> **YOUR OBJECTIVE**:
Print the items below from the line containing "What is the minimum value shown in the chart?" through the line containing "Which has a higher value, 2020 or 2018?", both included, word for word, and leave the pictures out.

> **PROVIDED ENTRIES**:

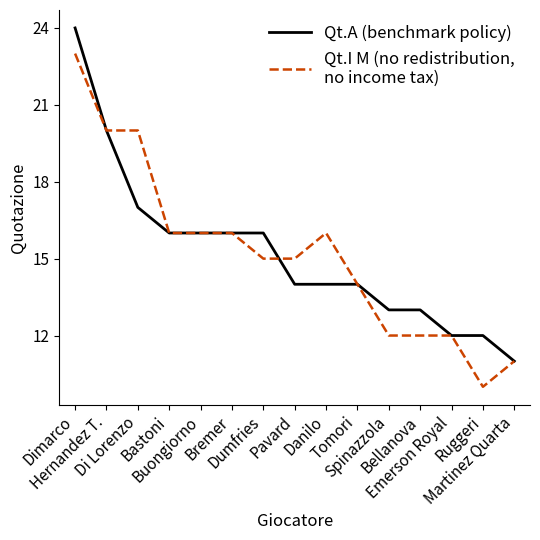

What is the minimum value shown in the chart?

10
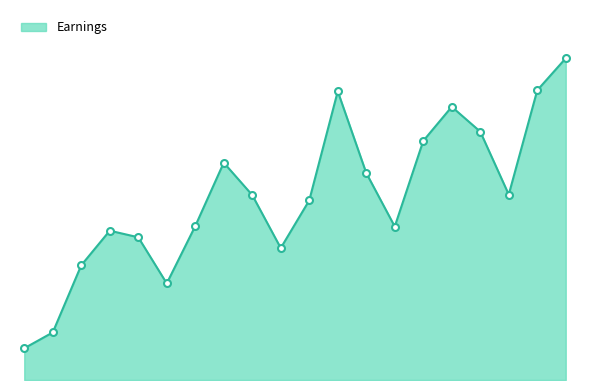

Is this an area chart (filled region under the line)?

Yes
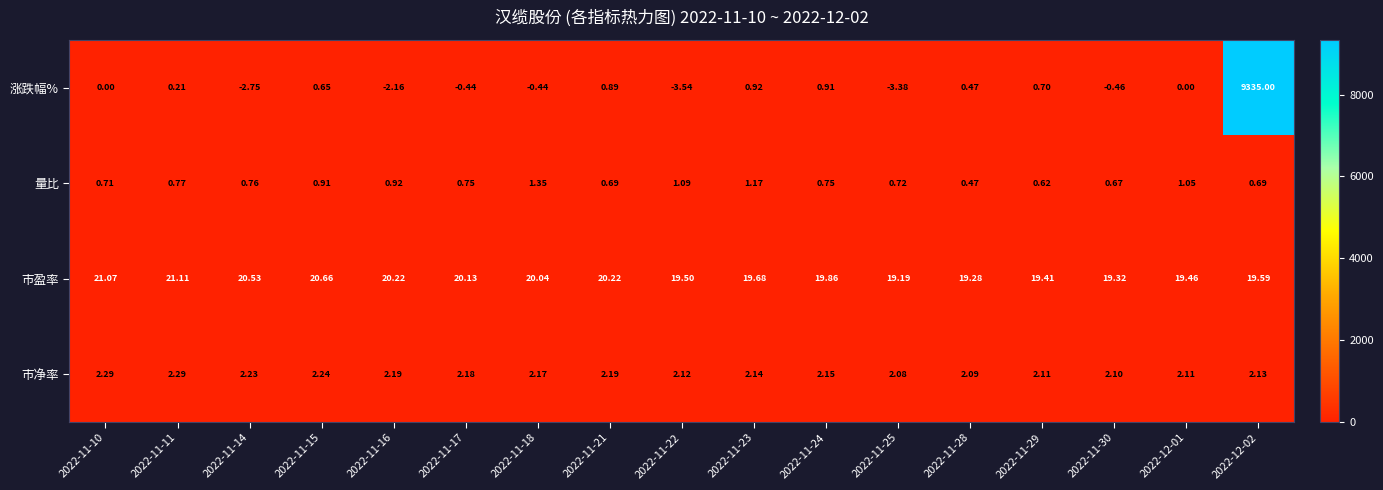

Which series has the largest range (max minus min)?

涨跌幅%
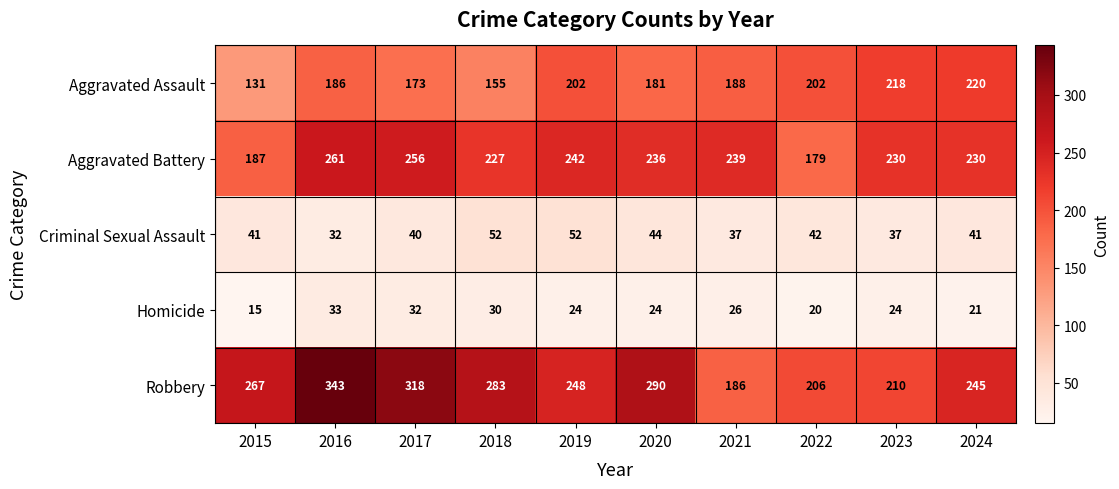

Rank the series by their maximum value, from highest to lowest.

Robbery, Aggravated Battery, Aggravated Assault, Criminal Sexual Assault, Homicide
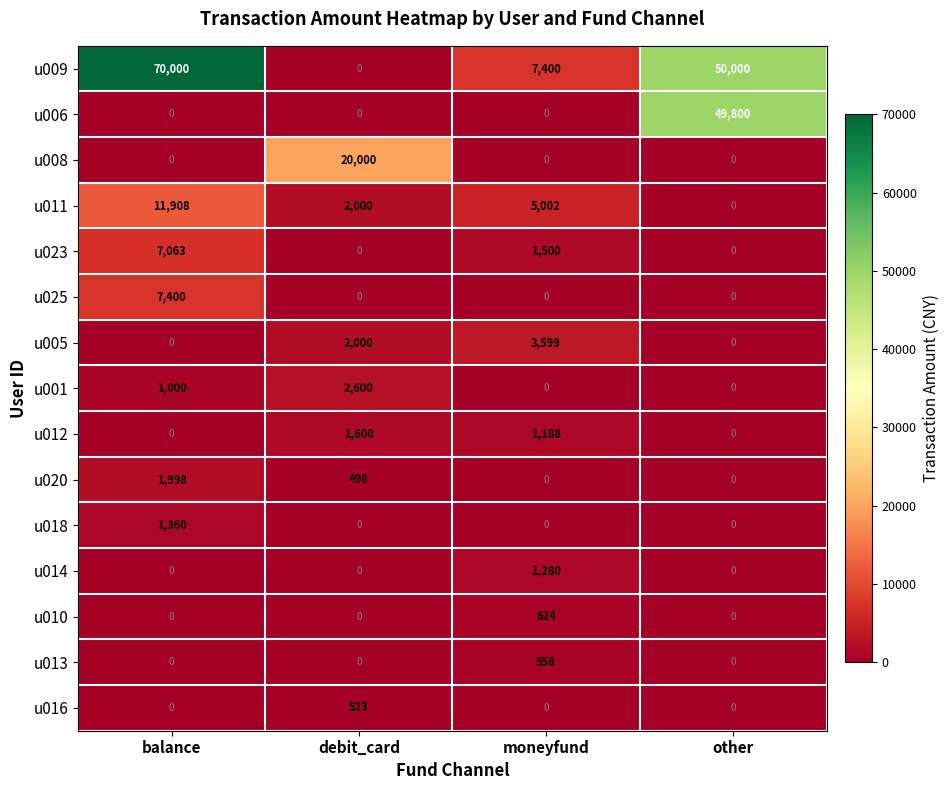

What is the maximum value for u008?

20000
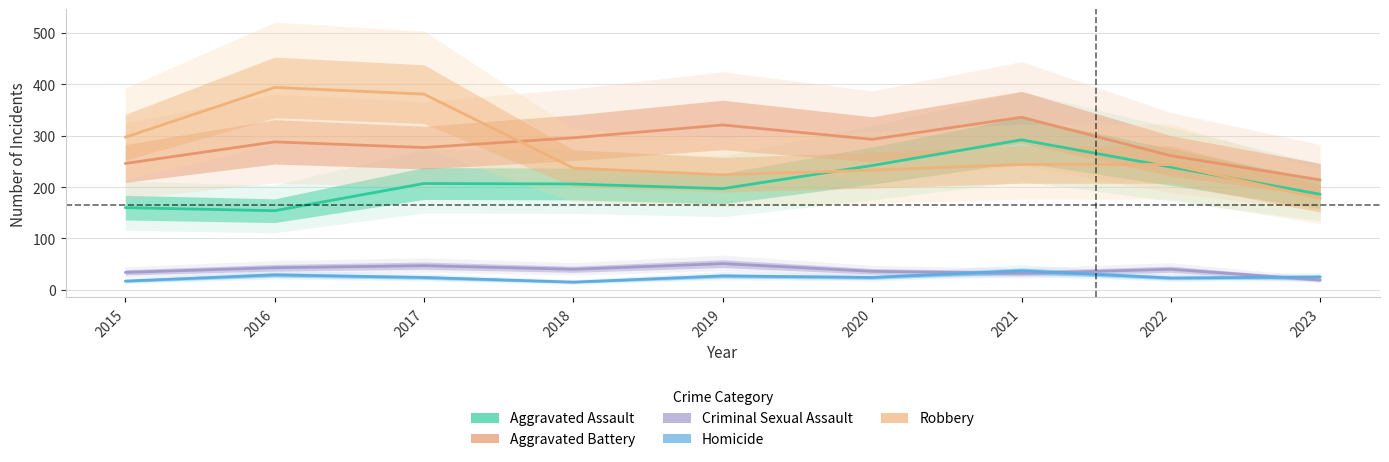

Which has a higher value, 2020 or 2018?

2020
---
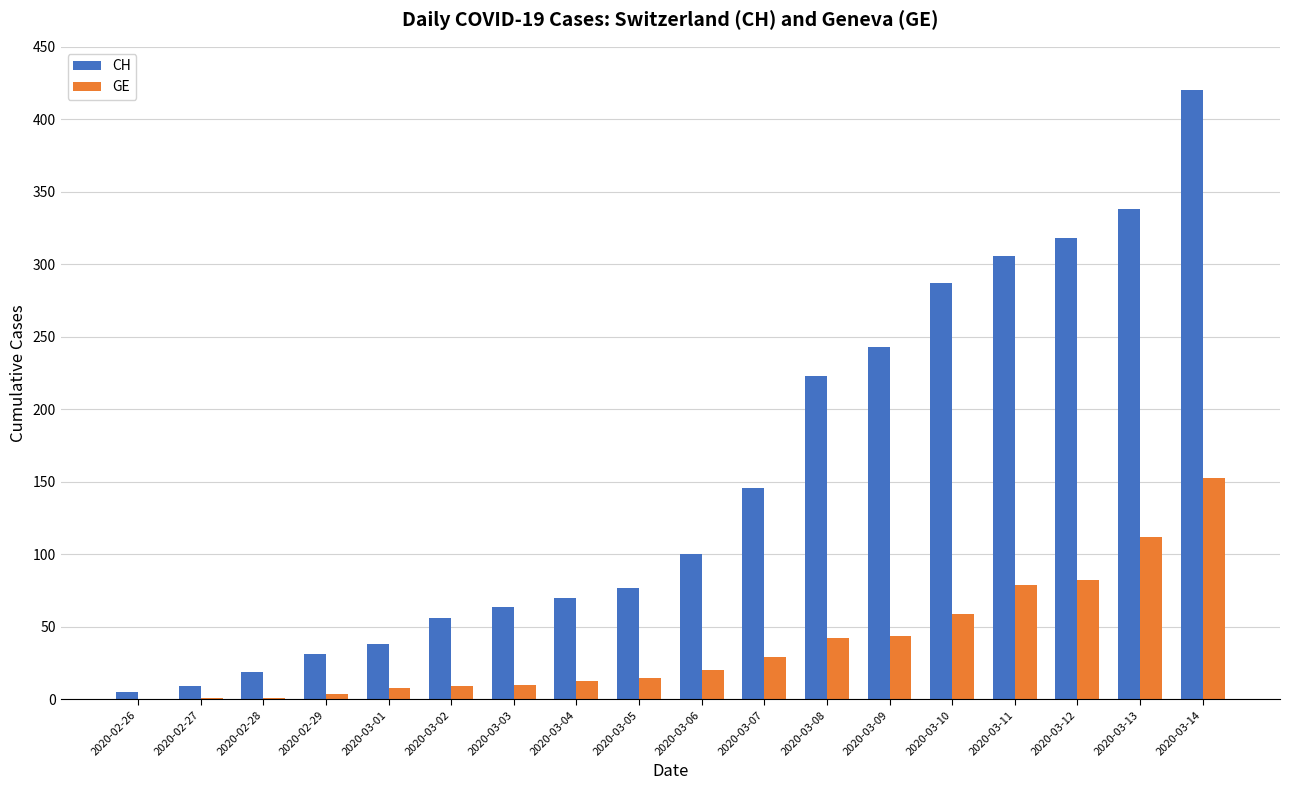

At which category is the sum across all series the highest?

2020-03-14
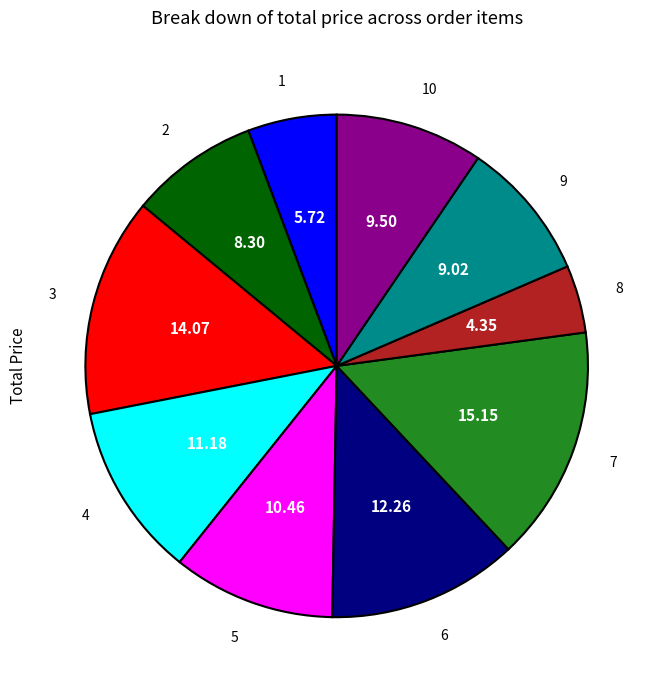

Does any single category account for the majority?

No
---
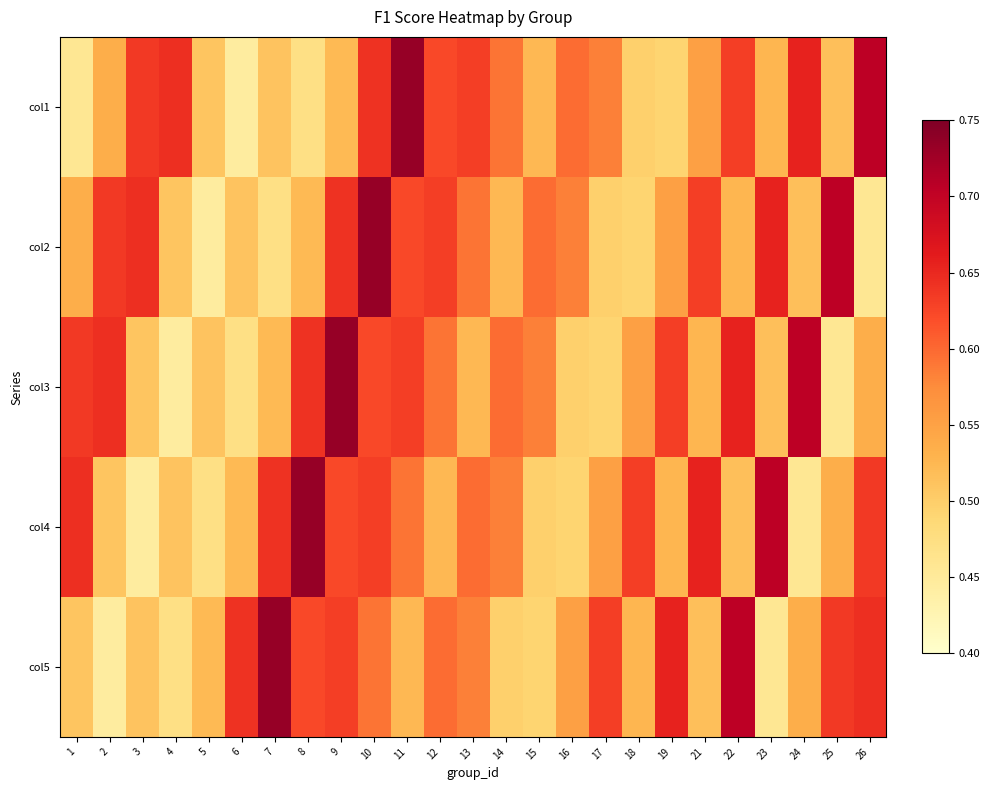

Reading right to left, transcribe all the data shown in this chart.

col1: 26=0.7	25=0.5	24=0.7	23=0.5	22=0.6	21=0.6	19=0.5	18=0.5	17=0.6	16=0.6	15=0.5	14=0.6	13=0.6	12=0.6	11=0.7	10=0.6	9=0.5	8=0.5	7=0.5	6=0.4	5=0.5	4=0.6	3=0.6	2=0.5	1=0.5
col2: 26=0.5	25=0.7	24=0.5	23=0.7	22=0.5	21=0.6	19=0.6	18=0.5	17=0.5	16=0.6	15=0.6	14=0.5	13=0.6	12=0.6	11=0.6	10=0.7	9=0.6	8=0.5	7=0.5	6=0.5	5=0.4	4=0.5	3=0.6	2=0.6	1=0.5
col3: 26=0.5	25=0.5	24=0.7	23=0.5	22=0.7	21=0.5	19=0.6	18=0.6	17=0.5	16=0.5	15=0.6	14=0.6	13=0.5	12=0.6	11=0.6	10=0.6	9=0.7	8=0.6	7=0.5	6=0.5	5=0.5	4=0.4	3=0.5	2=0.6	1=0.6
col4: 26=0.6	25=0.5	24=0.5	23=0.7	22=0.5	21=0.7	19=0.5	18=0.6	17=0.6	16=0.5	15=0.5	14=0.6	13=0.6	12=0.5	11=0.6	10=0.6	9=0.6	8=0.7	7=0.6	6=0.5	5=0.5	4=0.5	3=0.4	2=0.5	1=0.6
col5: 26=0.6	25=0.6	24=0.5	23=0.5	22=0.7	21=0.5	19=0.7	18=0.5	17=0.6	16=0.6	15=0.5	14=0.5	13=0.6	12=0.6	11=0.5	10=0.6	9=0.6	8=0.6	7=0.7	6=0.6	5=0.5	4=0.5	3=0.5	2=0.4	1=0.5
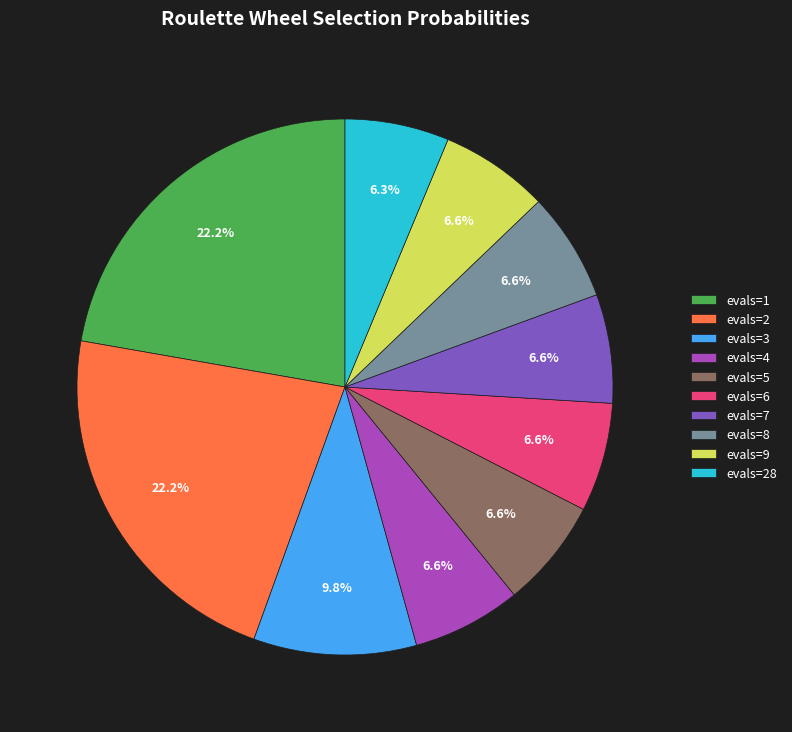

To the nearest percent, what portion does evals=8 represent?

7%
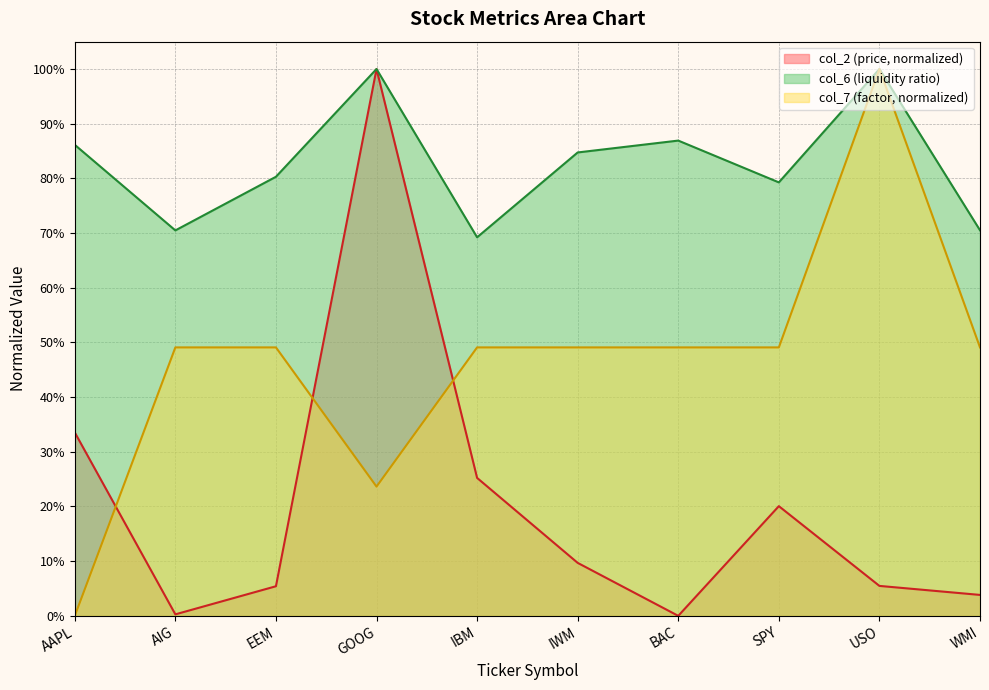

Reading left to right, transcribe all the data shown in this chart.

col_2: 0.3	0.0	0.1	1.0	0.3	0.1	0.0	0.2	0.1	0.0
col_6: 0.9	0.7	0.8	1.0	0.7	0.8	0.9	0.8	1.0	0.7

> **OUTPUT OF THE EXERCISE**:
What is the minimum value shown in the chart?

10

Is this an area chart (filled region under the line)?

Yes

Which series has the largest range (max minus min)?

涨跌幅%

Rank the series by their maximum value, from highest to lowest.

Robbery, Aggravated Battery, Aggravated Assault, Criminal Sexual Assault, Homicide

What is the maximum value for u008?

20000

Which has a higher value, 2020 or 2018?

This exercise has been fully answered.